J'ai lu tout cela dans les journaux. J'ai lu les informations hier soir et j'ai appris que les amis de l'administration au sein du réseau politique international, soutenu par Exxon Mobil et d'autres personnes partageant les mêmes idées, ont publié un nouveau rapport selon lequel le changement climatique est "un mythe, le niveau de la mer n'augmente pas". [et] les scientifiques qui croient qu'une catastrophe est possible sont « un embarras ».

Je n'ai pas seulement lu les informations, mais aussi les petits caractères du récent projet de loi de crédits adopté par le Congrès, avec les clauses obscures (et obscènes) qui y sont attachées : une clause supprimant toutes les protections contre les pesticides pour les espèces menacées ; un libellé interdisant le contrôle judiciaire d'une forêt dans l'Oregon ; une dispense d'examen environnemental pour les permis de pâturage sur les terres publiques ; un avenant pressé par les promoteurs d'affaiblir la protection des habitats cruciaux en Californie.

Je lis tout cela et regarde les photos sur mon bureau, à côté de l'ordinateur – des photos de mes petits-enfants. Je vois l'avenir qui me regarde à partir de ces photographies et je dis : « Père, pardonne-nous, car nous ne savons pas ce que nous faisons. Et puis je suis arrêté net par la pensée : "Ce n'est pas bien. Nous savons ce que nous faisons. Nous volons leur avenir. Trahissons leur confiance. Spolions leur monde."

Et je me demande : Pourquoi ? Est-ce parce que nous ne nous en soucions pas ?

Parce que nous sommes gourmands ? Parce que nous avons perdu notre capacité d’indignation, notre capacité à soutenir notre indignation face à l’injustice ? Qu’est-il arrivé à notre imagination morale ?
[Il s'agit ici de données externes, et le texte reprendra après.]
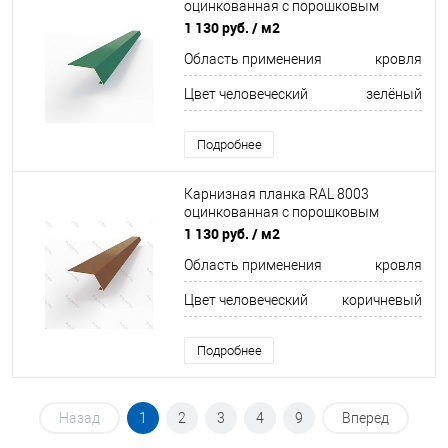
оцинкованная c порошковым
покрытием 0,45мм
1 130 руб.
/ м2
Область применения
кровля
Цвет человеческий
зелёный
Подробнее
Карнизная планка RAL 8003
оцинкованная c порошковым
покрытием 0,45мм
1 130 руб.
/ м2
Область применения
кровля
Цвет человеческий
коричневый
Подробнее
Назад
1
2
3
4
9
Вперед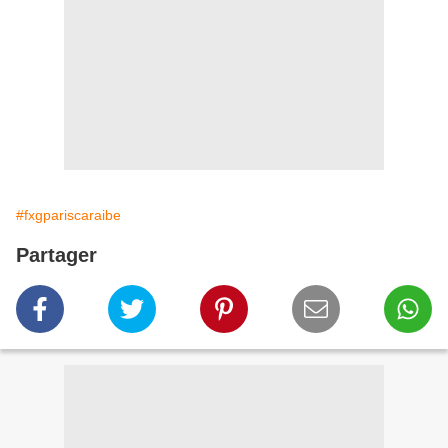
#fxgpariscaraibe
Partager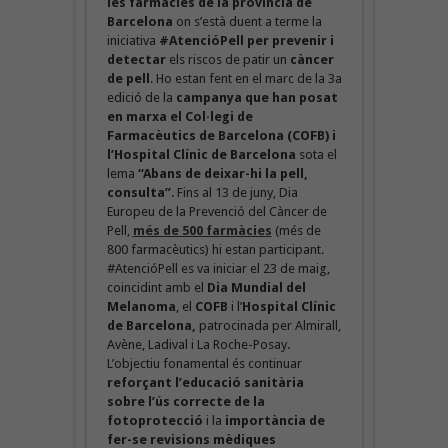
les farmàcies de la província de
Barcelona
on s’està duent a terme la
iniciativa
#AtencióPell per prevenir i
detectar
els riscos de patir un
càncer
de pell
. Ho estan fent en el marc de la 3a
edició de la
campanya que han posat
en marxa el Col·legi de
Farmacèutics de Barcelona (COFB) i
l’Hospital Clínic de Barcelona
sota el
lema
“Abans de deixar-hi la pell,
consulta”
. Fins al 13 de juny, Dia
Europeu de la Prevenció del Càncer de
Pell,
més de 500 farmàcies
(més de
800 farmacèutics) hi estan participant.
#AtencióPell es va iniciar el 23 de maig,
coincidint amb el
Dia Mundial del
Melanoma
, el
COFB
i l’
Hospital Clínic
de Barcelona,
patrocinada per Almirall,
Avène, Ladival i La Roche-Posay.
L’objectiu fonamental és continuar
reforçant l’educació sanitària
sobre l’ús correcte de la
fotoprotecció
i la
importància de
fer-se revisions mèdiques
Sur la lande, Lear demande à Gloucester : « Comment voyez-vous le monde ? Et Gloucester, qui est aveugle, répond : « Je le vois avec émotion. » Je le vois avec émotion.
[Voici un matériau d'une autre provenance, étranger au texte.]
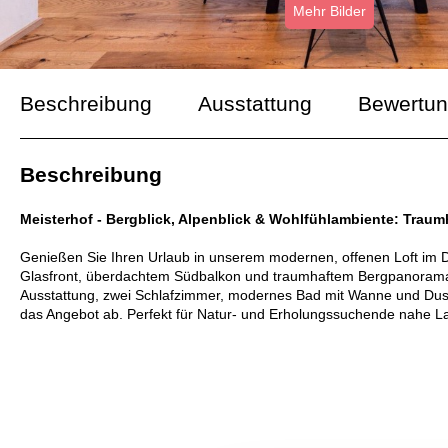
Mehr Bilder
Beschreibung
Ausstattung
Bewertu
Beschreibung
Meisterhof - Bergblick, Alpenblick & Wohlfühlambiente: Trau
Genießen Sie Ihren Urlaub in unserem modernen, offenen Loft im 
Glasfront, überdachtem Südbalkon und traumhaftem Bergpanorama b
Ausstattung, zwei Schlafzimmer, modernes Bad mit Wanne und Dusc
das Angebot ab. Perfekt für Natur- und Erholungssuchende nahe L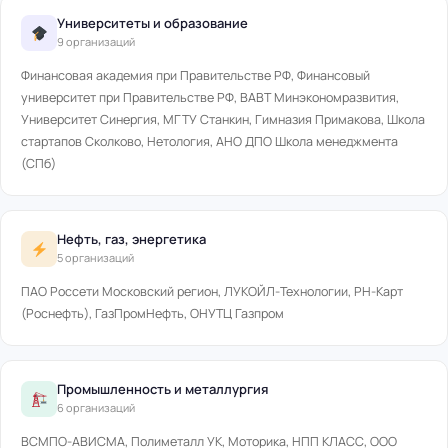
Университеты и образование
9 организаций
Финансовая академия при Правительстве РФ, Финансовый
университет при Правительстве РФ, ВАВТ Минэкономразвития,
Университет Синергия, МГТУ Станкин, Гимназия Примакова, Школа
стартапов Сколково, Нетология, АНО ДПО Школа менеджмента
(СПб)
Нефть, газ, энергетика
5 организаций
ПАО Россети Московский регион, ЛУКОЙЛ-Технологии, РН-Карт
(Роснефть), ГазПромНефть, ОНУТЦ Газпром
Промышленность и металлургия
6 организаций
ВСМПО-АВИСМА, Полиметалл УК, Моторика, НПП КЛАСС, ООО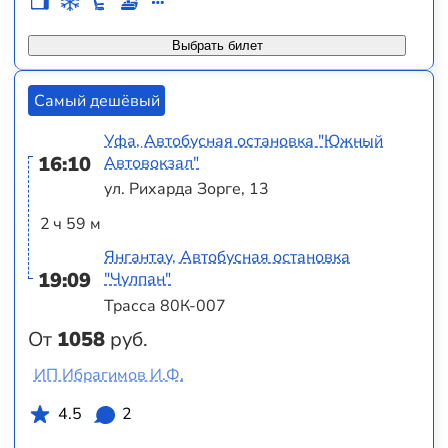
Выбрать билет
Самый дешёвый
Уфа, Автобусная остановка "Южный
16:10
Автовокзал"
ул. Рихарда Зорге, 13
2 ч 59 м
Янгантау, Автобусная остановка
19:09
"Чулпан"
Трасса 80К-007
От
1058
руб.
ИП Ибрагимов И.Ф.
4.5
2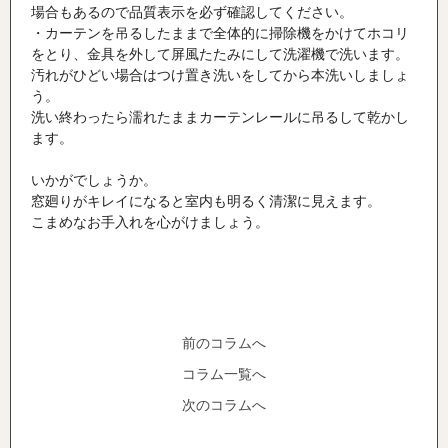
場合もあるので品質表示を必ず確認してください。
・カーテンを吊るしたままで全体的に掃除機をかけてホコリ
をとり、金具を外して屏風たたみにして洗濯機で洗います。
汚れがひどい場合はつけ置き洗いをしてから本洗いしましょ
う。
洗い終わったら濡れたままカーテンレールに吊るして乾かし
ます。
いかがでしょうか。
窓廻りがキレイになると室内も明るく清潔に見えます。
こまめなお手入れを心がけましょう。
前のコラムへ
コラム一覧へ
次のコラムへ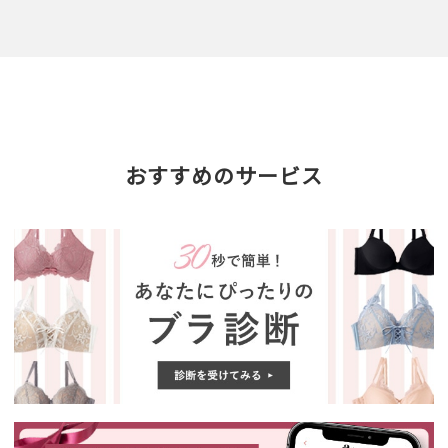
おすすめのサービス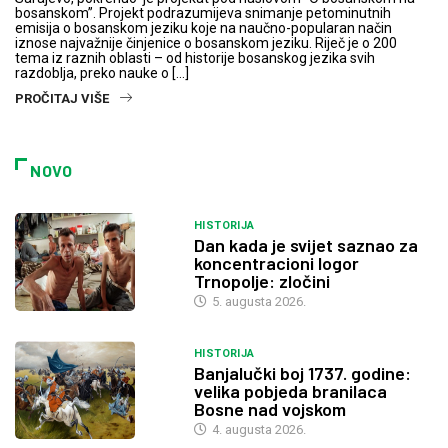
bosanskom”. Projekt podrazumijeva snimanje petominutnih
emisija o bosanskom jeziku koje na naučno-popularan način
iznose najvažnije činjenice o bosanskom jeziku. Riječ je o 200
tema iz raznih oblasti – od historije bosanskog jezika svih
razdoblja, preko nauke o […]
PROČITAJ VIŠE
NOVO
HISTORIJA
Dan kada je svijet saznao za
koncentracioni logor
Trnopolje: zločini
5. augusta 2026.
HISTORIJA
Banjalučki boj 1737. godine:
velika pobjeda branilaca
Bosne nad vojskom
4. augusta 2026.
Les nouvelles ne sont pas bonnes ces jours-ci. Je peux cependant vous dire qu’en tant que journaliste, je sais que l’actualité ne constitue jamais la fin de l’histoire. Les nouvelles peuvent être la vérité qui nous libère – non seulement pour ressentir mais aussi pour lutter pour l’avenir que nous voulons. Et la volonté de se battre est l’antidote au désespoir, le remède au cynisme et la réponse à ces visages qui me regardent depuis ces photographies sur mon bureau. Ce dont nous avons besoin, c'est de ce que les anciens Israélites appelaient hokhma – la science du cœur… la capacité de voir, de ressentir et ensuite d'agir comme si l'avenir dépendait de nous.

Croyez-moi, c'est le cas.

Bill Moyers était jusqu'à récemment l'animateur de la série hebdomadaire d'affaires publiques "NOW with Bill Moyers" sur PBS.

Cet article est adapté d'AlterNet, où il a été publié pour la première fois. Le texte est tiré des remarques de Moyers lors de la réception du Global Environmental Citizen Award du Center for Health and the Global Environment de la Harvard Medical School.